鶴子おばあが台所に立つ音が聞こえて、真季は慌てて布団から起き上がる。それに気づいて月子も起き上がり、二人とも洗面台で顔を洗って身だしなみを整えて台所へと向かう。騒がしい物音が聞こえて、太も起き上がる。ただ龍太はよだれを垂らして眠っている。太は、龍太を起こしてやる。出雲から一緒にこの久高島までやってきた蛇の運命の一部始終を見逃したくはないだろうと気遣う。父親に起こされて、龍太は寝ぼけながら布団を出る。そして、太と龍太で家族皆の布団をたたみ、洗面台で顔を洗って台所の端の観客席に陣取る。女性陣は手際よく昆布を結び、たっぷりの野菜の下準備を終え、豚肉を切る。それから新たに準備した食材をこれでもかというぐらいに一晩寝かした蛇のエキスたっぷりの鍋に入れて火にかけた。蛇の出汁に新たな旨味が加わっていく。ふたをした鍋の隙間から食欲を刺激する美味しそうな香りが立ち上り、家中に広がっていく。龍太は思わず唾を飲み込んだ。鶴子おばあは鍋のふたを外して汁を確認する。お玉で何度か鍋の中をかきまわして一口味見をし、「上等」とだけ短く言って、ガスの火をとめた。あの八雲山で出会った兎を飲み込んだ蛇のスープが出来上がった。太と龍太は、慌ててテーブルを畳の上に出して、箸やコップを用意する。鶴子おばあは、その鍋から5人分の蛇の身と汁をよそおい、たきあがったご飯とともに食卓に並べるように指示する。そして、最後に富おばあのために蛇のスープだけをお椀に取り出して真季に渡した。皆、一度食卓についた後、隣部屋に寝ている富おばあの元に自然と集まる。龍太が富おばあの体を起こして、真季がその口から少しずつあの蛇のエキスを喉の奥に流し込む。小さなお椀一杯分を富おばあの胃に流し込んだ後、真季はふと思う。スープだけじゃなくて蛇の身も食べてもらいたいと。おばあの家にミキサーがあるのは知っている。台所に足を進ませ、ミキサーを取り出した。そして鍋の中から蛇の身を取り出し、スープと一緒にミキサーにかける。これなら流動食。噛まずに食べられると思い、ミキサーの中からお椀にうつす。改めて富おばあの側に駆け寄り口の中にスプーンで砕いた蛇の身を流し込む。喉の奥に届き、戻すことないのを見届けてから富おばあを布団に寝かせた。それから5人は朝食として出雲から来た蛇の汁を白米とともに頂く。真季は初めて蛇を食べる。食わず嫌いなだけだった・・・。勇気を持って食べてみたら美味しくてビックリする。食べ終えると脳内と心臓まわりの血管の内側を血液が勢いよく流れはじめる。体中がぽかぽかして、頭がスッキリする。お腹の奥から力が湧き上がってくるのを感じる。凄いエネルギー。もしかして、遠い昔から沖縄の人達も出雲の人達もエネルギーをくれる海蛇を追いかけて、捕まえるために海を行ったり来たりしたのだろうか。
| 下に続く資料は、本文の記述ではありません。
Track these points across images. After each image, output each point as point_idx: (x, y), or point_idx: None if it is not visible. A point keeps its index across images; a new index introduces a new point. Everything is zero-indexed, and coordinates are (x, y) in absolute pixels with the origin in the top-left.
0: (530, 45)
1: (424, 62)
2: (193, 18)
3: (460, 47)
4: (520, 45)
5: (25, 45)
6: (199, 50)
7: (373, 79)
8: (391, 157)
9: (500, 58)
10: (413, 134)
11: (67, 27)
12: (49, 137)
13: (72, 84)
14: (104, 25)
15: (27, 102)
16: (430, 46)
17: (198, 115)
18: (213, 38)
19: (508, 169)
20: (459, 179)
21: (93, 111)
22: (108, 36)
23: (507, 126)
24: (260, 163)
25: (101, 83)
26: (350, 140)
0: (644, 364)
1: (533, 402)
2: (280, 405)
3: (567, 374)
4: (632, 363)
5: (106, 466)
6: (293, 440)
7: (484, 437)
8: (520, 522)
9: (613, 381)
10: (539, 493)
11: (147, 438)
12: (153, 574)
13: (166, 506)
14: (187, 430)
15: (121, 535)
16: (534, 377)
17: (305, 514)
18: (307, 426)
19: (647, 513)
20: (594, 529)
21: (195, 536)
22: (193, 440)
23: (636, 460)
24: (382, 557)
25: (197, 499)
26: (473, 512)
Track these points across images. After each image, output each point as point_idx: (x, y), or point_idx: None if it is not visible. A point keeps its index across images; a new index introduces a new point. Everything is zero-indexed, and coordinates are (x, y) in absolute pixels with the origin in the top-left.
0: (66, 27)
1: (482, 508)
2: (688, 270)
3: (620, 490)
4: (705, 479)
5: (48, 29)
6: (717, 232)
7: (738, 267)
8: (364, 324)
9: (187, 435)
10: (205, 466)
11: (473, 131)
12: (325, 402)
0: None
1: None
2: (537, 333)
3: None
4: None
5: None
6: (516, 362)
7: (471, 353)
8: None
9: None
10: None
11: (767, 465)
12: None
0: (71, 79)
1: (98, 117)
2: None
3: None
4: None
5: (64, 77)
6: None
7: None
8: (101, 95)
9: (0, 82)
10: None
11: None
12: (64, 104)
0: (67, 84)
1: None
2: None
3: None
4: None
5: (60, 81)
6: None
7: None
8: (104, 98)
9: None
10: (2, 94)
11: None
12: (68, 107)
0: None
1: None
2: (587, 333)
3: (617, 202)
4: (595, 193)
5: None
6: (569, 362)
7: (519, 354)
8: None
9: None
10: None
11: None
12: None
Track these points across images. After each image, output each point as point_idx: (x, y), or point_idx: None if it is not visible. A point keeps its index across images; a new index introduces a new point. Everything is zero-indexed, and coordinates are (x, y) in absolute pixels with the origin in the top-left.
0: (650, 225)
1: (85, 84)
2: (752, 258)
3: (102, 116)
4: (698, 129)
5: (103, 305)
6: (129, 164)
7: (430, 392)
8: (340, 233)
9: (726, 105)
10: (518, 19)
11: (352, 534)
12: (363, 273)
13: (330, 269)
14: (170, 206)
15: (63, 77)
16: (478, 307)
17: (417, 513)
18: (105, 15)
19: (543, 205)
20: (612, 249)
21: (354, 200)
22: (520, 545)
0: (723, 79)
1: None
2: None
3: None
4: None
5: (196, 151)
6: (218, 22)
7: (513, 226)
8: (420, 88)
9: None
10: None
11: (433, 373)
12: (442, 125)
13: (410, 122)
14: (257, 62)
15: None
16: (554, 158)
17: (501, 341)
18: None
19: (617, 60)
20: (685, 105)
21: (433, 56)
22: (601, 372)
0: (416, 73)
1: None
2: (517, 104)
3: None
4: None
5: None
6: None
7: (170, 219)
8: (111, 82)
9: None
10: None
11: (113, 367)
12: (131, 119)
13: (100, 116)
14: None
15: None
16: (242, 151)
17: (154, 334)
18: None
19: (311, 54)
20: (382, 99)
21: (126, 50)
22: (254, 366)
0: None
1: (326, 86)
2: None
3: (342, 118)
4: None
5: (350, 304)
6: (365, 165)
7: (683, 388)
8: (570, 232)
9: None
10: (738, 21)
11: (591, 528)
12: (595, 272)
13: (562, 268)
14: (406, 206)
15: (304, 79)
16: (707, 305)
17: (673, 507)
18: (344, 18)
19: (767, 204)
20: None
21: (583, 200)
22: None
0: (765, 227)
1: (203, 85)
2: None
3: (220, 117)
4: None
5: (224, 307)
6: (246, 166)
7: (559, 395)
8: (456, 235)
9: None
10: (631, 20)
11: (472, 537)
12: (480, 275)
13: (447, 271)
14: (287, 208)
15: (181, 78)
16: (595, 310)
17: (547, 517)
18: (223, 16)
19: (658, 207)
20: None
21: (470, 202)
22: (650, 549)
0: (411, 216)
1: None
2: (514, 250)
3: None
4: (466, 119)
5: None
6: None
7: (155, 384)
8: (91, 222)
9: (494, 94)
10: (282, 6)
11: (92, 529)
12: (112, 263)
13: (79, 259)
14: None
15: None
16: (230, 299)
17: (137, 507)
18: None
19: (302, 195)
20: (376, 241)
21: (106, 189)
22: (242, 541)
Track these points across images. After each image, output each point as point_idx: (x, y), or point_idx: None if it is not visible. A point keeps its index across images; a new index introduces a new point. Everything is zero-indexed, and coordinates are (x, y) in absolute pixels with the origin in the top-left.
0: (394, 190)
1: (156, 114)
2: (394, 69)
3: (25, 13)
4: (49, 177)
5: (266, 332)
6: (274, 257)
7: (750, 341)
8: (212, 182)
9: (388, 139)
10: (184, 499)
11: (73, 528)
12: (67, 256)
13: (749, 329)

この八雲山の白蛇は別格で種類も違うかもしれないけれど、同じ蛇であることに変わりはなく、あの細く長い体で出雲と沖縄の海を泳ぎながら行き来し、陸にあがっても何週間も食事ひとつせずとも元気に生きている海蛇の生命力。古代から人間はこのエネルギー欲しさにサバニで蛇を追いかけたとは考えられないだろうか?と真季は直感的に思ったりした。富おばあはぐっすり眠っている。真季は出雲の白蛇の命をしっかりと食すことで受け継いだ。家族みんなで、残りの汁に浸かった野菜と豚だけを頂き、蛇の身とエキスはそのままにしておいた。これから毎食、富おばあに蛇の身をミキサーにかけて、汁と一緒に飲んでもらう。そして元気になって目を覚ましてもらわなければならない。日曜日の午後、龍太達は糸満に帰った。鶴子おばあが残りの蛇汁を富おばあに飲ませる役目を引き受けた。